- **Work order**
Give again exactly the lines that run from the start of the records to the line holding "- по убыванию).", both ends counted. Do not include the pictures.
-----
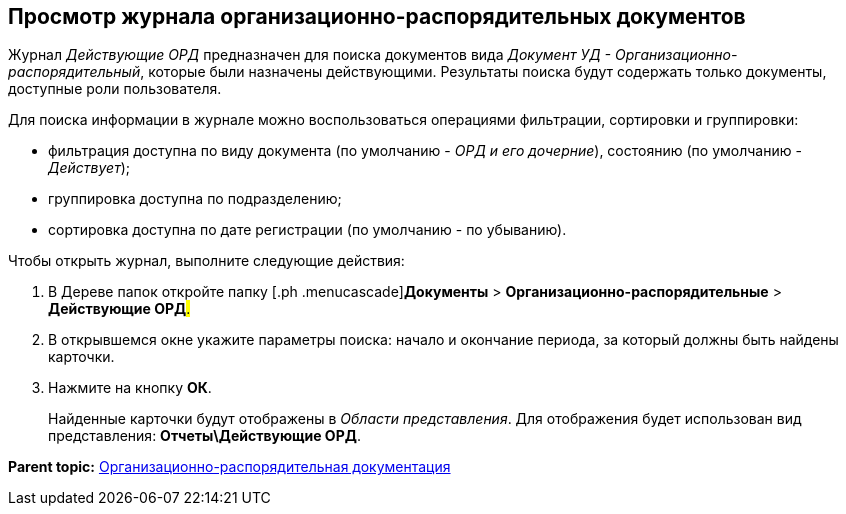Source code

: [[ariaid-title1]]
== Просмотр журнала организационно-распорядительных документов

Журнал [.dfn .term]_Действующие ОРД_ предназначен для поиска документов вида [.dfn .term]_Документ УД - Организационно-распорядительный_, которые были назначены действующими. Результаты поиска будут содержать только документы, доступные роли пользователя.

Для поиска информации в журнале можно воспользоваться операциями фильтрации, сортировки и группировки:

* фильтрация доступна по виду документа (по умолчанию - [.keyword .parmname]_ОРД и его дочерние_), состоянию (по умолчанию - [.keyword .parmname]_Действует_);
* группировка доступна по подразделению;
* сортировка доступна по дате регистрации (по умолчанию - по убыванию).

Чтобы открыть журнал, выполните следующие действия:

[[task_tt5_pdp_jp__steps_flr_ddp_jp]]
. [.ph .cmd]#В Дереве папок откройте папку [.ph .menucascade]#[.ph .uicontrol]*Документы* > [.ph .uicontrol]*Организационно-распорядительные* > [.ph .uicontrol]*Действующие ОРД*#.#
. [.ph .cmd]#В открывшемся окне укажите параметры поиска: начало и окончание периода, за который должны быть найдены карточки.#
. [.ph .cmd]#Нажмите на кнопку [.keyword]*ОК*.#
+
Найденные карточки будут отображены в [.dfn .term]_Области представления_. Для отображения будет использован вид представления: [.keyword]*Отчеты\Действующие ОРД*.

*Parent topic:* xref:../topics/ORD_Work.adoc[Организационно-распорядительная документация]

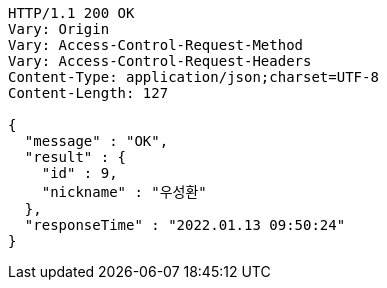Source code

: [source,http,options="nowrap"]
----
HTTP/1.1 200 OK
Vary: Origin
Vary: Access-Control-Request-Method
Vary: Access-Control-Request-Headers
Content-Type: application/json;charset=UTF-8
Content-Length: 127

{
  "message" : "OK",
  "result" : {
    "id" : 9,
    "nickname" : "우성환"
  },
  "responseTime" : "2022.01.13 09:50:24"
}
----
-----
- **Answer space**
Source code

: [[ariaid-title1]]
== Просмотр журнала организационно-распорядительных документов

Журнал [.dfn .term]_Действующие ОРД_ предназначен для поиска документов вида [.dfn .term]_Документ УД - Организационно-распорядительный_, которые были назначены действующими. Результаты поиска будут содержать только документы, доступные роли пользователя.

Для поиска информации в журнале можно воспользоваться операциями фильтрации, сортировки и группировки:

* фильтрация доступна по виду документа (по умолчанию - [.keyword .parmname]_ОРД и его дочерние_), состоянию (по умолчанию - [.keyword .parmname]_Действует_);
* группировка доступна по подразделению;
* сортировка доступна по дате регистрации (по умолчанию - по убыванию).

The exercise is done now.